9. Automated decision on an individual basis including profiling

  1. You have the right not to be subject to a decision based solely on automated processing - including profiling - that will have legal effect or similarly affect you in a similar manner. This does not apply if the decision:
    1. is required for the conclusion or performance of a contract between you and the controller,
    2. is permitted by Union or Member State legislation to which the controller is subject, and where such legislation contains appropriate measures to safeguard your rights and freedoms and legitimate interests, or
    3. has your express consent.
  2. However, these decisions may not be based on specific categories of personal data under Art. 9 (1) GDPR, unless Art. 9 (2) lit. a or g DSGVO applies and reasonable measures have been taken to protect the rights and freedoms as well as your legitimate interests.
  3. With regard to the cases referred to in (1) and (3), the person responsible shall take reasonable measures to uphold the rights and freedoms as well as your legitimate interests, including at least the right to obtain the intervention of a person by the person responsible Position and contesting the decision.

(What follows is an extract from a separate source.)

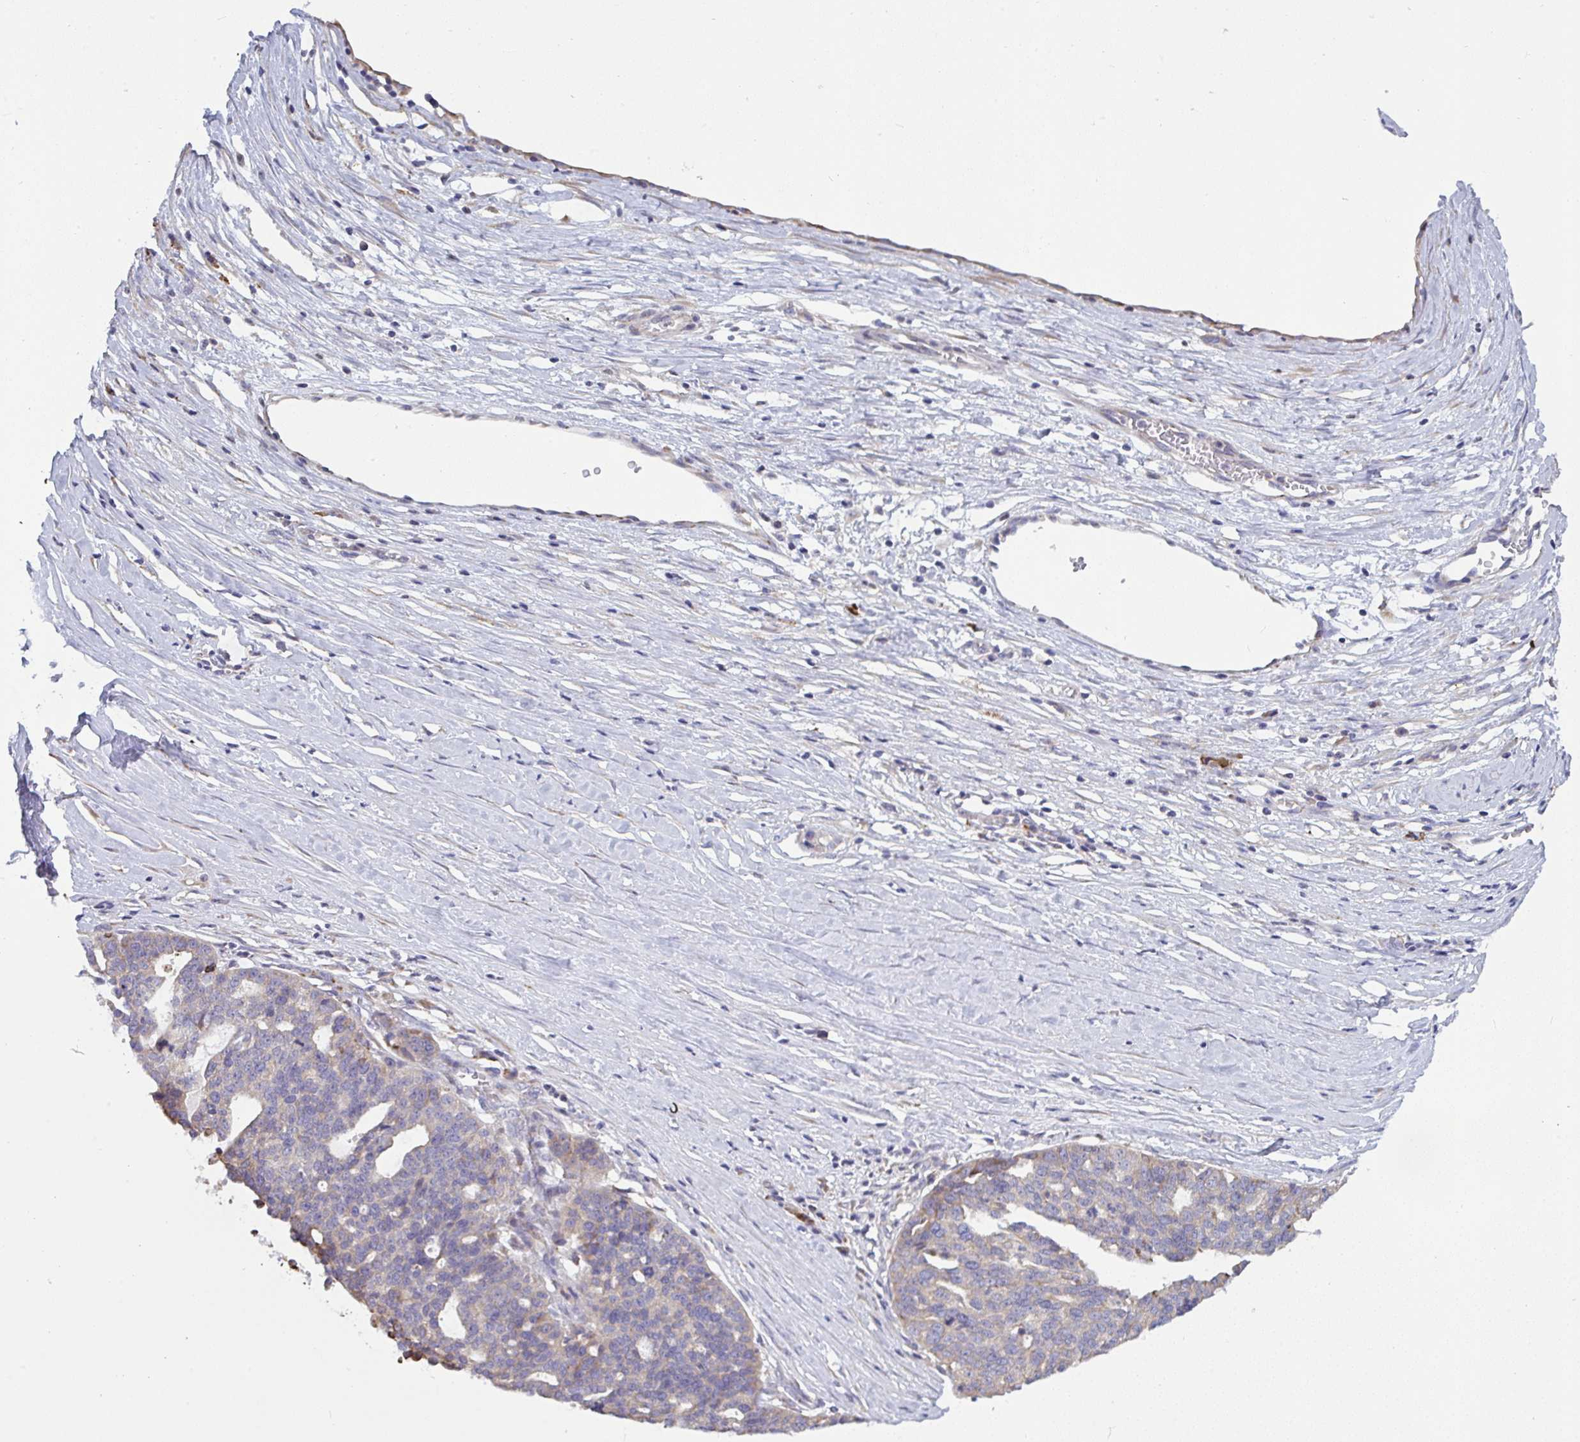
{"staining": {"intensity": "negative", "quantity": "none", "location": "none"}, "tissue": "ovarian cancer", "cell_type": "Tumor cells", "image_type": "cancer", "snomed": [{"axis": "morphology", "description": "Cystadenocarcinoma, serous, NOS"}, {"axis": "topography", "description": "Ovary"}], "caption": "This is an IHC photomicrograph of human serous cystadenocarcinoma (ovarian). There is no expression in tumor cells.", "gene": "MYMK", "patient": {"sex": "female", "age": 59}}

10. Right to complain to a supervisory authority

  1. Without prejudice to any other administrative or judicial remedy, you shall have the right to complain to a supervisory authority, in particular in the Member State of its place of residence, employment or the place of the alleged infringement, if you believe that the processing of your personal data violates the GDPR.
  2. The supervisory authority to which the complaint has been submitted shall inform the complainant of the status and results of the complaint, including the possibility of a judicial remedy pursuant to Article 78 of the GDPR.